South Africa’s emerging low-carbon ammonia pipeline provides useful
capital-intensity and scale benchmarks. GreenH2’s blue-ammonia,
import-substitution model is positioned at lower capital intensity per
tonne than green-only flagships, while retaining a credible pathway to
green production as renewable supply scales.

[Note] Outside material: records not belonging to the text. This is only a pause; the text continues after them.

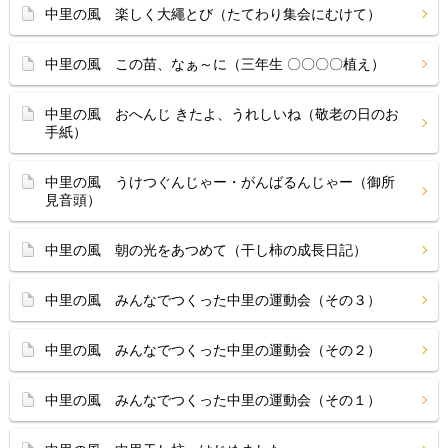
中里の風 楽しく大繩とび（たてわり集会にむけて）
中里の風 この苗、なぁ～に（三年生 〇〇〇〇植え）
中里の風 おへんじ きたよ、うれしいね（敬老の日のお
手紙）
中里の風 うけつぐんじゃー・がんばるんじゃー（御所
見音頭）
中里の風 朝の光をあつめて（干し柿の成長日記）
中里の風 みんなでつくった中里の運動会（その３）
中里の風 みんなでつくった中里の運動会（その２）
中里の風 みんなでつくった中里の運動会（その１）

Table 5. Indicative South African low-carbon
ammonia benchmarks.

Project Capacity Capital Positioning
Hive Coega Green Ammonia ~1.0 Mt/yr ~R105bn Green; export-led; SIP status
GreenH2 (this Project) ~2.1 Mt/yr products ~R32bn Blue; import-substitution + export
Sasol (incumbent) Multi-Mt Sunk Grey; integrated incumbent
Omnia / BME (incumbent) ~1,000 t/d acid Sunk Explosives-led; partly imported NH₃

The comparison underscores GreenH2’s capital efficiency: a
diversified, multi-product nitrogen complex at materially lower headline
capital cost than a green-ammonia-only facility of comparable ammonia
scale, while delivering a lower carbon profile than the grey
incumbents.

Confidential — this business plan is provided to prospective investors and lenders for evaluation purposes only and may not be reproduced or distributed without the written consent of GreenH2 Fertiliser Holdings (Pty) Ltd.